Soft alternate history, then, is alternate history that is not interested in defining a specific point of divergence at all. There is no one point or event, implied or otherwise, that the reader can identity as the place where this world’s history diverged from our own. There seems to be one, but it’s not pointed out or alluded to in the narrative, and in general, it is not what the author is interested in at all. Further, soft alternate histories may eschew a divergence point altogether, instead portraying an alternate world that has no definitive branch point from ours.
The soft alternate historical world that the author portrays in this latest category is similar, but distinctly different to our own, but there is no traceable path on how that world diverged from our own, or why a world with different ground rules to ours has had a history very similar to our own for much or all of time. These novels often like to use characters from our own world, in the new and different alternate worlds that the author has created. Part of the joy of reading these novels is to see familiar historical characters cast in new and interesting situations.
The Shadow Master by Craig Cormick falls into this soft portion of alternate history. The Shadow Master takes place in the unnamed ‘Walled City’, which may be Florence in an alternate Renaissance Italy, given the presence of the Medici family in the narrative. This world, with a scientific system of magic being rediscovered from a fall from the heights of the ancients, is a metaphor for the rediscovery of the knowledge and heritage of the ancient world in our own history. The novel pits the Medici family, a powerful banking family in our own history, against the more imaginary Lorraine family, for control of a city which to all appearances is the last bastion of civilization in a wasteland of plague. Leonardo da Vinci works for the Medicis as their scientific (sorcerous) advisor, and the Lorraines employ Galileo Galilei in a similar role.

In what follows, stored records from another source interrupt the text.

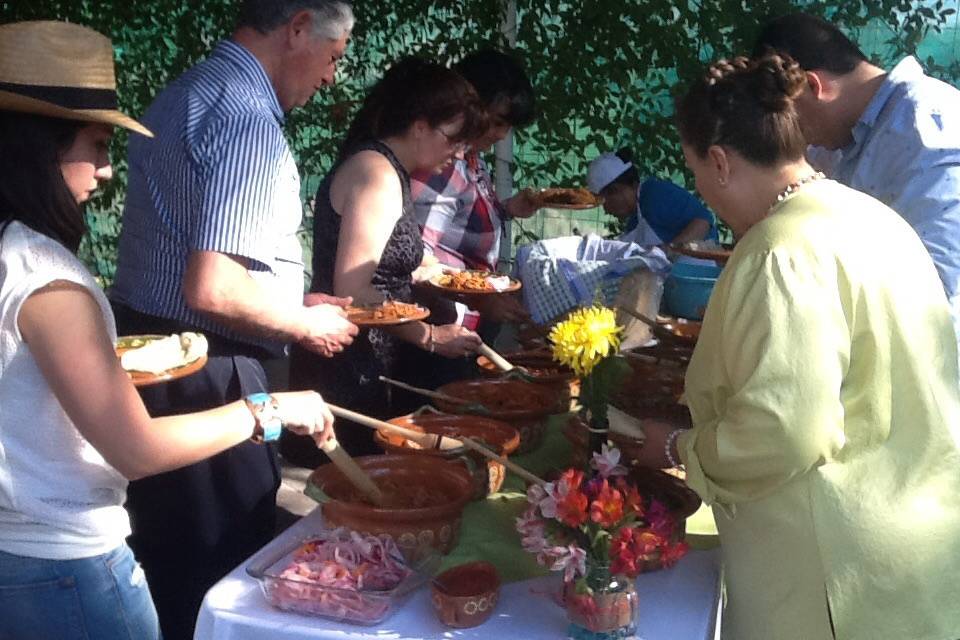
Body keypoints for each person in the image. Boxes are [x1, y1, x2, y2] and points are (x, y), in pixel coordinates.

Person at [0, 21, 337, 640]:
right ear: (40, 146)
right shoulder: (48, 277)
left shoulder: (13, 254)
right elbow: (137, 448)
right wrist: (270, 408)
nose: (105, 171)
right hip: (69, 562)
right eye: (97, 146)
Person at [636, 54, 960, 639]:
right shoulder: (873, 217)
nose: (704, 193)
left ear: (718, 162)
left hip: (829, 579)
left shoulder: (779, 250)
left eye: (698, 174)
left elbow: (785, 429)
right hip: (914, 548)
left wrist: (685, 447)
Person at [108, 2, 357, 637]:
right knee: (222, 564)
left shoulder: (189, 89)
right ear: (297, 27)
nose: (334, 76)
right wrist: (305, 327)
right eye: (333, 56)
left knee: (167, 553)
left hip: (153, 357)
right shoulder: (248, 119)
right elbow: (213, 286)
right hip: (207, 369)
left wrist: (292, 304)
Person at [288, 57, 487, 462]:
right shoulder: (377, 173)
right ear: (419, 126)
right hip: (351, 367)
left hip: (365, 361)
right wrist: (429, 337)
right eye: (453, 138)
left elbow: (385, 264)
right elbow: (355, 289)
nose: (458, 152)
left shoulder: (386, 167)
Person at [753, 12, 960, 347]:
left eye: (796, 120)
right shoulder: (837, 142)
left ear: (812, 86)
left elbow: (941, 298)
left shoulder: (929, 131)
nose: (803, 139)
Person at [410, 49, 538, 334]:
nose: (502, 135)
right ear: (471, 108)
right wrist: (476, 297)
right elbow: (416, 258)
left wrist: (505, 210)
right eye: (497, 122)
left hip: (464, 325)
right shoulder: (445, 164)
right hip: (439, 329)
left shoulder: (472, 157)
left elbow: (458, 218)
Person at [586, 148, 718, 245]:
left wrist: (670, 250)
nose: (606, 210)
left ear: (626, 187)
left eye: (605, 201)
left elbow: (703, 222)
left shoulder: (657, 194)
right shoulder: (634, 222)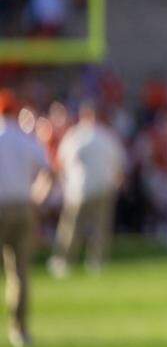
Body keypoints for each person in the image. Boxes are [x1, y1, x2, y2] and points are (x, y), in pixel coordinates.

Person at [49, 101, 127, 278]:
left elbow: (60, 162)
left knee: (72, 228)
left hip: (80, 188)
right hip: (101, 188)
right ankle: (96, 262)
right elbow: (120, 164)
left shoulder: (75, 136)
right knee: (97, 228)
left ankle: (64, 262)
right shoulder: (106, 135)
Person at [0, 91, 52, 347]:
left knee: (17, 273)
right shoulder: (24, 138)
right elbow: (48, 171)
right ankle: (19, 331)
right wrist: (37, 198)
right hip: (22, 208)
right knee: (20, 274)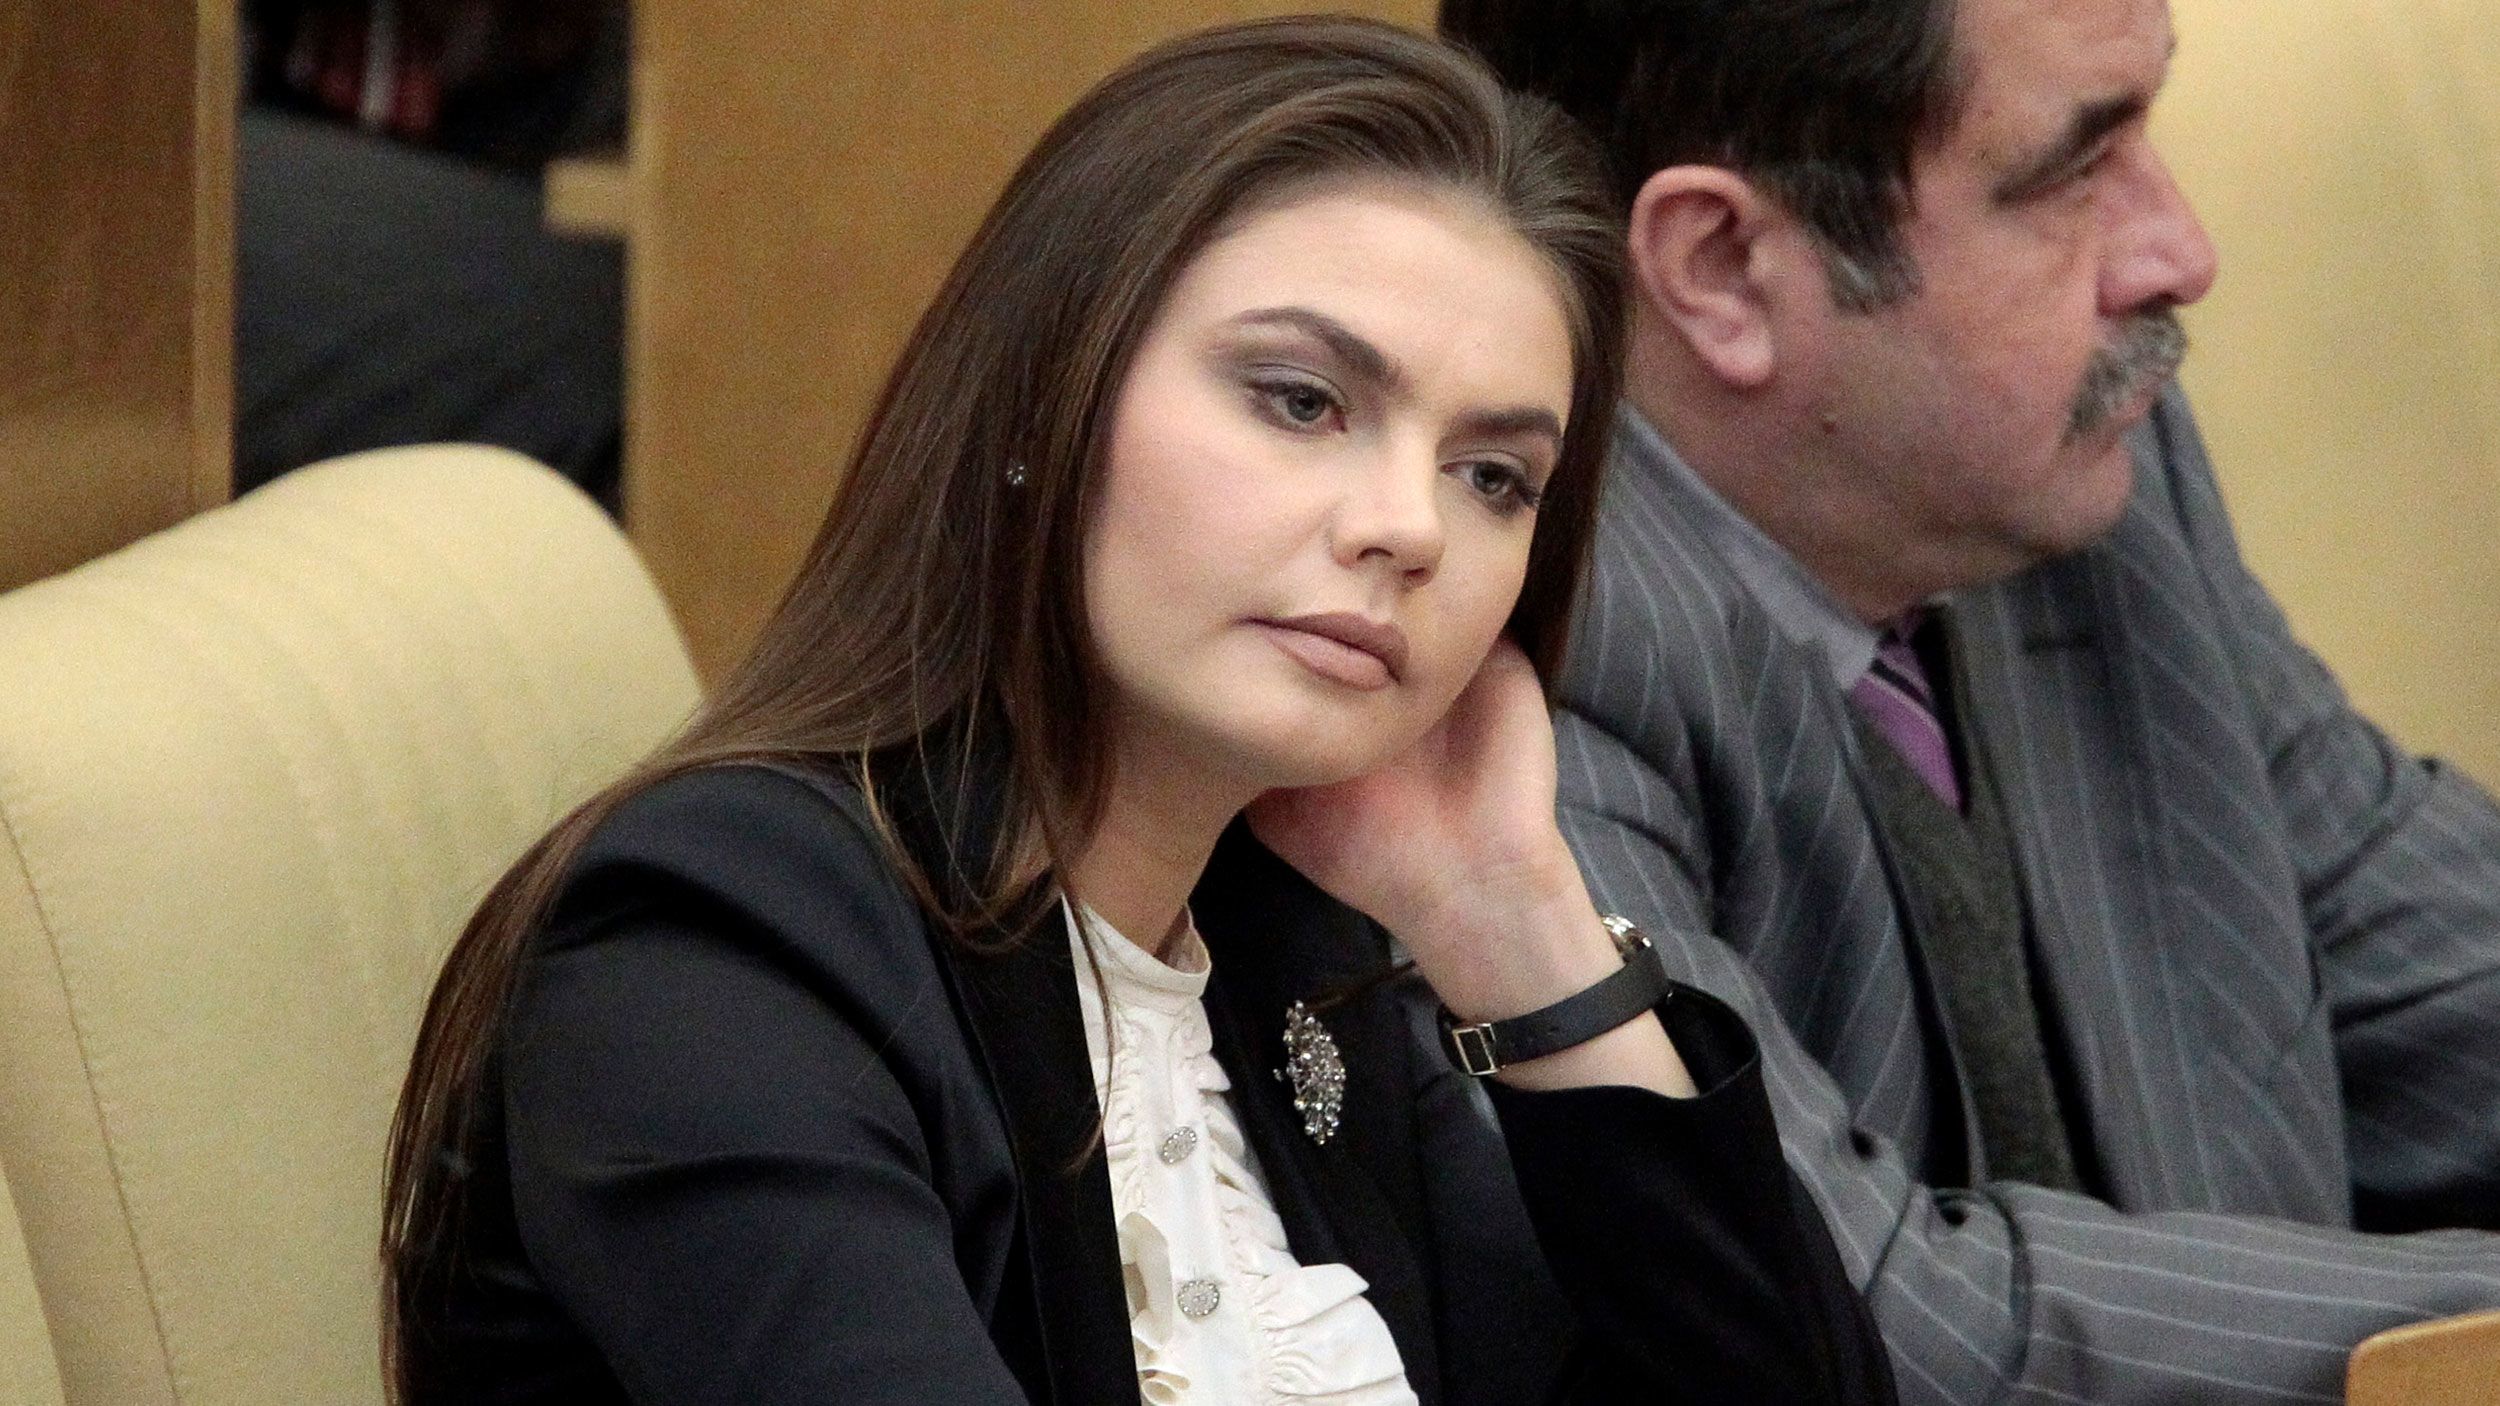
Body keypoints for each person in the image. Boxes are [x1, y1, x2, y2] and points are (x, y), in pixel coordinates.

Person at [379, 19, 1895, 1405]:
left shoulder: (1298, 967)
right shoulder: (725, 944)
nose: (1409, 527)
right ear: (1052, 391)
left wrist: (1518, 922)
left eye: (1493, 475)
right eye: (1301, 400)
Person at [1436, 0, 2500, 1400]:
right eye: (2076, 170)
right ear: (1723, 266)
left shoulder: (2072, 484)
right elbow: (1877, 1317)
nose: (2182, 254)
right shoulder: (1489, 649)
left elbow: (2419, 957)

Part of the fun of the novel, besides the wordplay, is seeing the differing strands of the scientific magic each of the two advisers, and thus the families, employ in a struggle against each other. All of this is a frame, really, for a love story out of Romeo and Juliet, and a more mysterious struggle, still. The novel embraces its soft alternate historical nature and lets the ‘rule of cool’ outweigh any strict concerns about the plausibility of the world’s history. The novel is simply interested in cool scientific magical creations, the aforementioned love story, wordplay, and the idea of having a pressure cooker of a city on the edge.
Will Shetterly said there are no correct alternate histories. I would say that there is no correct form for an alternate history. Be it playing with a historical change and its consequences or using an alternate history to speak to our own world and history by means of clever allusion and parallel rather than historical branch point, alternate histories ultimately depend on the strength of the author’s writing to evoke the characters and their world. It is that which an alternate history can and should be judged on.